(Hauru No Ugoku Shiro)
© 2005 Ray Wong
Stars: Jean Simmons, Emily Mortimer, Christian Bale, Lauren Bacall, Billy Crystal, Blythe Josh Hutcherson
Director: Hayao Miyazaki
Writers: Hayao Miyazaki (based on novel by Diana Wynne Jones)
Distributor: Buena Vista (US)
MPAA Rating: PG for frightening images and brief mild language
Running Time: 119 minutes
Script – 7
Performance – 8
Direction – 7
Animation – 8
Editing – 7
Production – 8
Total – 7.2 out of 10
I’ve been a Miyazaki fan for many years now, from his Saturday morning cartoon series to films such as TOTORO, CASTLE IN THE SKY, and the Oscar-winning SPIRITED AWAY. With HOWL’S MOVING CASTLE, Miyazaki returns to the fantasy world set in a war-time western society.
Young Sofi (Mortimer) is a quiet, introverted girl who works at her mother’s hat shop. She’s fascinated by Howl (Bale), a handsome wizard who travels in his magical castle. Her brief encounter with Howl angers the Witch of the Waste (Bacall), who turns Sofi into an old woman (Simmons). Determined to find a way to undo the spell, Sofi sets out on a journey, amid a war between her country and its neighbor. Helped by an enchanted scarecrow, Sofi finds her way into Howl’s moving castle and becomes his cleaning lady. Eventually, Sofi falls in love with Howl, who has given his heart to the fire demon Calcifer (Crystal). Sofi must help Howl fight the war and find his heart…

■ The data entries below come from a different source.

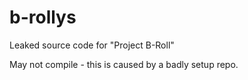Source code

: # b-rollys
Leaked source code for "Project B-Roll"

May not compile - this is caused by a badly setup repo.

<!-- Remember to mirror your changes to the code block in the COPYRIGHT file. -->
<!-- Make sure to not mess up the pattern. -->

<!-- Credits belong in asset_credits -->
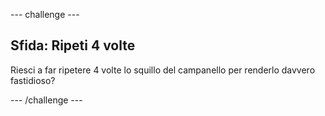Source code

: \--- challenge \---

## Sfida: Ripeti 4 volte

Riesci a far ripetere 4 volte lo squillo del campanello per renderlo davvero fastidioso?

\--- /challenge \---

There is really no good way to summarize Miyazaki’s story. His plot has so many twists and turns and some of them come from nowhere and are very irrelevant, and yet, his story never fails to enchant us. Based on Diana Wynne Jones’ novel, this fantasy is a wild ride, involving everything from wizards and witches to magic to fantastical machines to mythologies to fairytales to angels and demons. Miyazaki has a vivid imagination, and his vision is a testimony to that.
The voice talents in the English version are excellent. Mortimer (DEAR FRANKIE) sounds a little too old as young Sofi, but her voice has a great, mature quality to give Sofi’s character some weight. Simmons (FINAL FANTASY) is fantastic and spirited as the elderly Sofi. You really identify with her character and you’re willing to follow her around. Bacall (BIRTH) is really funny, actually, as the Witch of the Waste. Combined with the animation, that is one wicked character. Bale (BATMAN RETURNS) also gives a wonderful performance as the titular character, a vain, detached boy-man. Crystal (ANALYZE THAT) lends his distinctive voice as Calcifer, the fire demon. Danner (SILVIA) is cool and mean as Howl’s nemesis, the sorceress Madam Suliman.
Saturated with realistic details, Miyazaki’s animated features have certain surreal quality that enthralls audience from around the world. The film is no exception. His western world is populated with many typical Japanese-inspired characters and mythical creatures. The animation is, as usual, a feast to the eyes. Vivid colors, interesting characters, and the natural beauty of the sceneries are Miyazaki’s trademarks. At times, there is too much to take in and the animation seems to take on a rather ridiculous tone. Over all, that is what we come to like about Miyazaki’s animation: imaginative and thought provoking, great fun for the entire family.